Refresh Conference 2023, Esko Lehtme presenting. Photo by Pilleriin Kivisikk

I am fascinated by how scientists can explain the world through mathematical formulas, theories, and laws. In contrast, formalizing the study of humanities is rare.

Charlie Munger emphasized the importance of combining numbers and psychology in business. Numbers provide precision, while psychology deals with the unpredictable nature of human behavior.

The same principle applies to game theory, which involves mathematical formulas and probabilities but is also influenced by external randomness.


Game theory is a branch of mathematics that studies decision-making when two or more “players” have conflicting interests. It analyzes strategic interactions between rational decision-makers in various fields, like economics, political science, and biology. Game theory provides a framework for understanding how people will make choices when trying to achieve their goals. It helps to predict the outcome of actions based on assumptions about other people’s behavior.


Who are the players in the game?

I listed all known parties who had something valuable for me and my team –stakeholders, leadership, and our internal customers. I also listed similar parties with something to gain from me and my domain. This list grew to a detailed stakeholder and customer map with levels of importance.

What are the rules of the game?

I could list the rules by knowing the so-called “players” involved in the game.

  • With whom can I interact directly? Where do I need to use “messengers”?
  • How are decisions being made, and who has the final say?
  • What are the processes and schedules for gaining valuables?
  • What is the de jure and de facto power structure?

What does each player value, their motivation?

Short descriptions of drivers that make each stakeholder move and what can be used to leverage these motivations. Eventually, this can be presented as a persona that is helpful in communication and decision-making.

For example, some stakeholders are motivated by timely deliveries, some by beauty and external pressure.

What resources are available?

For me and others

Financial, intellectual, power and leverage are the primary business-driving resources. I had my team with their skills, capabilities, and available time. Also, I controlled their priorities and allocations. Most of my team’s competencies were unknown and not valued by others.

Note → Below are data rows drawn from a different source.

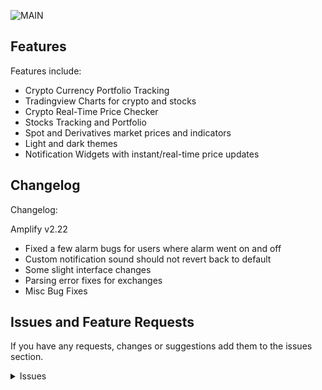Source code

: ![MAIN](https://i.imgur.com/QXu0HxA.png)

## Features

Features include:
* Crypto Currency Portfolio Tracking
* Tradingview Charts for crypto and stocks
* Crypto Real-Time Price Checker
* Stocks Tracking and Portfolio
* Spot and Derivatives market prices and indicators
* Light and dark themes
* Notification Widgets with instant/real-time price updates

## Changelog
Changelog:


Amplify v2.22
* Fixed a few alarm bugs for users where alarm went on and off
* Custom notification sound should not revert back to default
* Some slight interface changes
* Parsing error fixes for exchanges
* Misc Bug Fixes

## Issues and Feature Requests

If you have any requests, changes or suggestions add them to the issues section. 

<details><summary>Issues</summary>

## FAQ

[See our website.](https://tekhnical.com/amplify/)
You can also reach out to us on [Twitter](https://twitter.com/amplifytracker).

## Disclaimer

The developer of this application does not have any affiliation with the content providers available.
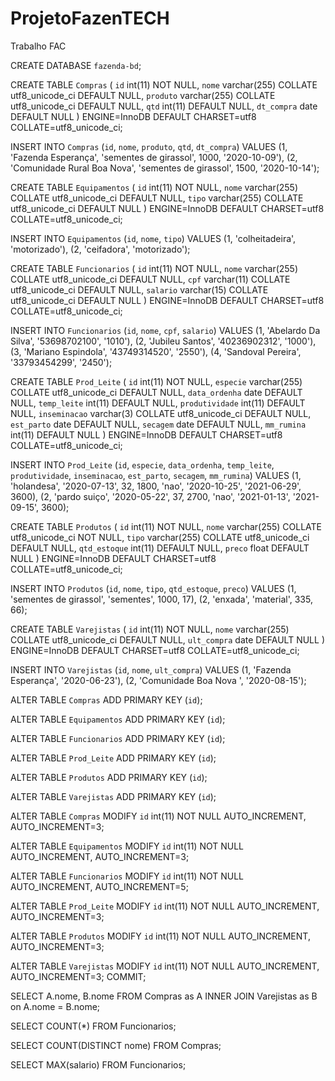 # ProjetoFazenTECH
Trabalho FAC

CREATE DATABASE `fazenda-bd`;

CREATE TABLE `Compras` (
  `id` int(11) NOT NULL,
  `nome` varchar(255) COLLATE utf8_unicode_ci DEFAULT NULL,
  `produto` varchar(255) COLLATE utf8_unicode_ci DEFAULT NULL,
  `qtd` int(11) DEFAULT NULL,
  `dt_compra` date DEFAULT NULL
) ENGINE=InnoDB DEFAULT CHARSET=utf8 COLLATE=utf8_unicode_ci;



INSERT INTO `Compras` (`id`, `nome`, `produto`, `qtd`, `dt_compra`) VALUES
(1, 'Fazenda Esperança', 'sementes de girassol', 1000, '2020-10-09'),
(2, 'Comunidade Rural Boa Nova', 'sementes de girassol', 1500, '2020-10-14');



CREATE TABLE `Equipamentos` (
  `id` int(11) NOT NULL,
  `nome` varchar(255) COLLATE utf8_unicode_ci DEFAULT NULL,
  `tipo` varchar(255) COLLATE utf8_unicode_ci DEFAULT NULL
) ENGINE=InnoDB DEFAULT CHARSET=utf8 COLLATE=utf8_unicode_ci;



INSERT INTO `Equipamentos` (`id`, `nome`, `tipo`) VALUES
(1, 'colheitadeira', 'motorizado'),
(2, 'ceifadora', 'motorizado');



CREATE TABLE `Funcionarios` (
  `id` int(11) NOT NULL,
  `nome` varchar(255) COLLATE utf8_unicode_ci DEFAULT NULL,
  `cpf` varchar(11) COLLATE utf8_unicode_ci DEFAULT NULL,
  `salario` varchar(15) COLLATE utf8_unicode_ci DEFAULT NULL
) ENGINE=InnoDB DEFAULT CHARSET=utf8 COLLATE=utf8_unicode_ci;



INSERT INTO `Funcionarios` (`id`, `nome`, `cpf`, `salario`) VALUES
(1, 'Abelardo Da Silva', '53698702100', '1010'),
(2, 'Jubileu Santos', '40236902312', '1000'),
(3, 'Mariano Espindola', '43749314520', '2550'),
(4, 'Sandoval Pereira', '33793454299', '2450');



CREATE TABLE `Prod_Leite` (
  `id` int(11) NOT NULL,
  `especie` varchar(255) COLLATE utf8_unicode_ci DEFAULT NULL,
  `data_ordenha` date DEFAULT NULL,
  `temp_leite` int(11) DEFAULT NULL,
  `produtividade` int(11) DEFAULT NULL,
  `inseminacao` varchar(3) COLLATE utf8_unicode_ci DEFAULT NULL,
  `est_parto` date DEFAULT NULL,
  `secagem` date DEFAULT NULL,
  `mm_rumina` int(11) DEFAULT NULL
) ENGINE=InnoDB DEFAULT CHARSET=utf8 COLLATE=utf8_unicode_ci;



INSERT INTO `Prod_Leite` (`id`, `especie`, `data_ordenha`, `temp_leite`, `produtividade`, `inseminacao`, `est_parto`, `secagem`, `mm_rumina`) VALUES
(1, 'holandesa', '2020-07-13', 32, 1800, 'nao', '2020-10-25', '2021-06-29', 3600),
(2, 'pardo suiço', '2020-05-22', 37, 2700, 'nao', '2021-01-13', '2021-09-15', 3600);



CREATE TABLE `Produtos` (
  `id` int(11) NOT NULL,
  `nome` varchar(255) COLLATE utf8_unicode_ci NOT NULL,
  `tipo` varchar(255) COLLATE utf8_unicode_ci DEFAULT NULL,
  `qtd_estoque` int(11) DEFAULT NULL,
  `preco` float DEFAULT NULL
) ENGINE=InnoDB DEFAULT CHARSET=utf8 COLLATE=utf8_unicode_ci;



INSERT INTO `Produtos` (`id`, `nome`, `tipo`, `qtd_estoque`, `preco`) VALUES
(1, 'sementes de girassol', 'sementes', 1000, 17),
(2, 'enxada', 'material', 335, 66);



CREATE TABLE `Varejistas` (
  `id` int(11) NOT NULL,
  `nome` varchar(255) COLLATE utf8_unicode_ci DEFAULT NULL,
  `ult_compra` date DEFAULT NULL
) ENGINE=InnoDB DEFAULT CHARSET=utf8 COLLATE=utf8_unicode_ci;



INSERT INTO `Varejistas` (`id`, `nome`, `ult_compra`) VALUES
(1, 'Fazenda Esperança', '2020-06-23'),
(2, 'Comunidade Boa Nova ', '2020-08-15');


ALTER TABLE `Compras`
  ADD PRIMARY KEY (`id`);


ALTER TABLE `Equipamentos`
  ADD PRIMARY KEY (`id`);


ALTER TABLE `Funcionarios`
  ADD PRIMARY KEY (`id`);


ALTER TABLE `Prod_Leite`
  ADD PRIMARY KEY (`id`);


ALTER TABLE `Produtos`
  ADD PRIMARY KEY (`id`);


ALTER TABLE `Varejistas`
  ADD PRIMARY KEY (`id`);


ALTER TABLE `Compras`
  MODIFY `id` int(11) NOT NULL AUTO_INCREMENT, AUTO_INCREMENT=3;


ALTER TABLE `Equipamentos`
  MODIFY `id` int(11) NOT NULL AUTO_INCREMENT, AUTO_INCREMENT=3;


ALTER TABLE `Funcionarios`
  MODIFY `id` int(11) NOT NULL AUTO_INCREMENT, AUTO_INCREMENT=5;


ALTER TABLE `Prod_Leite`
  MODIFY `id` int(11) NOT NULL AUTO_INCREMENT, AUTO_INCREMENT=3;


ALTER TABLE `Produtos`
  MODIFY `id` int(11) NOT NULL AUTO_INCREMENT, AUTO_INCREMENT=3;


ALTER TABLE `Varejistas`
  MODIFY `id` int(11) NOT NULL AUTO_INCREMENT, AUTO_INCREMENT=3;
COMMIT;

SELECT A.nome, B.nome FROM Compras as A INNER JOIN Varejistas as B on A.nome = B.nome;

SELECT COUNT(*) FROM Funcionarios;

SELECT COUNT(DISTINCT nome) FROM Compras;

SELECT MAX(salario) FROM Funcionarios;
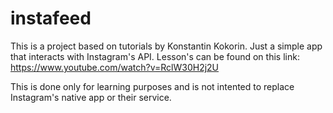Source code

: # instafeed

This is a project based on tutorials by Konstantin Kokorin. Just a simple app that interacts with Instagram's API.
Lesson's can be found on this link:
https://www.youtube.com/watch?v=RclW30H2j2U

This is done only for learning purposes and is not intented to replace Instagram's native app or their service. 
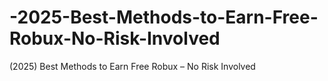 # -2025-Best-Methods-to-Earn-Free-Robux-No-Risk-Involved
(2025) Best Methods to Earn Free Robux – No Risk Involved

My manager owned the budget and had the final say. My stakeholders had projects with additional budgets. They had collective power over my team. Also, I could leverage some of the task’s completion by collaborating with other teams.

What are possible outcomes?

By knowing players’ motivations and available moves, we can define possible outcomes while each of them acts according to their self-interest. Chess or a similar competitive game is the best analog – each piece has a range of moves to corner the other side’s king. As a resource, each piece can threaten and capture other pieces from various distances and patterns. The range of moves defines the range of outcomes – what is available. You can attain valuables only by mastering the rules and combining players’ motivations.


How are reasonable parties acting to attain the goals in direct competition? How do we exit the zero-sum scenario and get to the equilibrium?

By combining each player’s motivations, we work together for the common good without threatening other’s goals. This is what John Nash’s bar scene from “A Beautiful Mind” is showing. This is one basis for the assumption that each player acts rationally. The only way to act rationally is to disclose interests and motivations and reiterate rules – if possible. In my scenario, I had to make explicitly clear to my stakeholders the valuables I possessed and had to offer for the ultimate benefit of the organization.